* _Given text_:
********

Re: re0 and re1 watchdog timeouts, and system freeze

2017-06-07 Thread Björn Ketelaars
On Sat 03/06/2017 08:44, Björn Ketelaars wrote:
> 
> Reverting back to the previous kernel fixed the issue above. Question: can
> someone give a hint on how to track this issue?

After a bit of experimenting I'm able to reproduce the problem. Summary is
that queueing in pf and use of a current (after May 30), multi processor
kernel (bsd.mp from snapshots) causes these specific watchdog timeouts
followed by a system freeze.

Issue is 'gone' when:
1.) using an older kernel (before May 30);
2.) removal of queueing statements from pf.conf. Included below the specific
snippet;
3.) switch from MP kernel to SP kernel.

New observation is that while queueing, using a MP kernel, the download
bandwidth is only a fraction of what is expected. Exchanging the MP kernel
with a SP kernel restores the download bandwidth to expected level.

I'm guessing that this issue is related to recent work on PF?

********

* _Recorded data_:
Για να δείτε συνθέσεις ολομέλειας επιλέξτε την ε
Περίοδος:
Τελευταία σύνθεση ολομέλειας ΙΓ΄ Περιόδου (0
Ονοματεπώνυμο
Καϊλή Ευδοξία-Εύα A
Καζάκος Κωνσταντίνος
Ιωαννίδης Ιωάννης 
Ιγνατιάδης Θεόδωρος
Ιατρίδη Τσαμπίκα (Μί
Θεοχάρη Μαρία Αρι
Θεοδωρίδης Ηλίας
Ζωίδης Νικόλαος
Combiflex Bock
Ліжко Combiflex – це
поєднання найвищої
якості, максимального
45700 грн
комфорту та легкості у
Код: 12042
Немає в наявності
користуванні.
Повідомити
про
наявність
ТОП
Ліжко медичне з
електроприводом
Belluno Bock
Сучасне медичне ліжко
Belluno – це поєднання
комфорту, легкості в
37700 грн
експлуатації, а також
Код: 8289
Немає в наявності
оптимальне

********

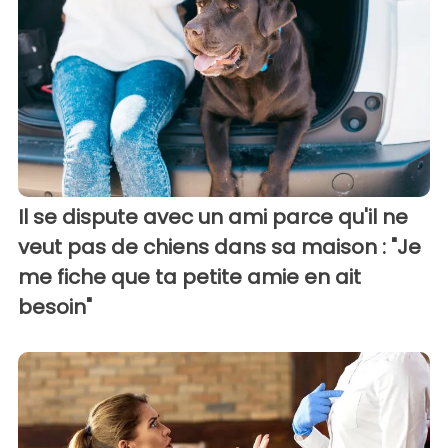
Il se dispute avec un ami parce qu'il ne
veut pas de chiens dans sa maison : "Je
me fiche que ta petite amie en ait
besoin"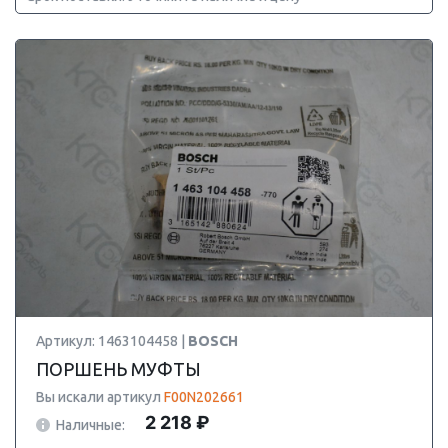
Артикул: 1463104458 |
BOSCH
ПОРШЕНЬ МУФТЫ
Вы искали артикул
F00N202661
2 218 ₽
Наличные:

********

* _What you need to do_:
• A. List every change that the post on re0 and re1 watchdog timeouts says makes the issue go away.
• B. Translate into Spanish this sentence from the post on re0 and re1 watchdog timeouts: "Exchanging the MP kernel with a SP kernel restores the download bandwidth to expected level."
• C. Carry on the post on re0 and re1 watchdog timeouts, beginning after its final sentence.

* _Responses in order_:
• A.
1. Using an older kernel (before May 30)
2. Removing the queueing statements from pf.conf
3. Switching from an MP kernel to an SP kernel

• B. Sustituir el kernel MP por un kernel SP restablece el ancho de banda de descarga al nivel esperado.

• C.
--- SNIP ---

# queueing
#
queue up on re0 bandwidth 15M max 15M
queue up_def parent up bandwidth 1M qlimit 10 default
queue up_dns parent up bandwidth 2M qlimit 20
queue up_ssh parent up bandwidth 6M qlimit 50
queue up_web parent up bandwidth 6M qlimit 50
match on egress set queue up_def
match out on egress proto {tcp, udp} to port 1:1024 set queue up_web
match on egress proto tcp to port 22 set queue up_ssh
match out on egress proto {tcp, udp} to port 53 set queue up_dns
match on egress proto icmp set queue up_dns
match out on egress proto tcp to port {119, 563} set queue up_def 

queue down on re1 bandwidth 150M max 150M
queue down_def parent down bandwidth 10M qlimit 100 default
queue down_dns parent down bandwidth 20M qlimit 200
queue down_ssh parent down bandwidth 60M qlimit 500
queue down_web parent down bandwidth 60M qlimit 500
match on re1 set queue down_def
match in on re1 proto {tcp, udp} to port 1:1024 set queue down_web
match on re1 proto tcp to port 22 set queue down_ssh
match in on re1 proto {tcp, udp} to port 53 set queue down_dns
match on re1 proto icmp set queue down_dns
match in on re1 proto tcp to port {119, 563} set queue down_def

--- SNIP ---

-- 
Björn Ketelaars
GPG key: 0x4F0E5F21



re0 and re1 watchdog timeouts, and system freeze

2017-06-02 Thread Björn Ketelaars
I just upgraded my headless pcengines-apu1c from current (amd64, May 30) to
a more recent current (amd64, June 2). Dmesg of the latter is enclosed below.

Upon rebooting the apu1c and logging in with SSH I noticed that the connection
was unreliable (SSH would just stop printing characters), which was rather
easily fixed by logging in with SSH again. After a couple of repeats the apu1c
would seemingly freeze.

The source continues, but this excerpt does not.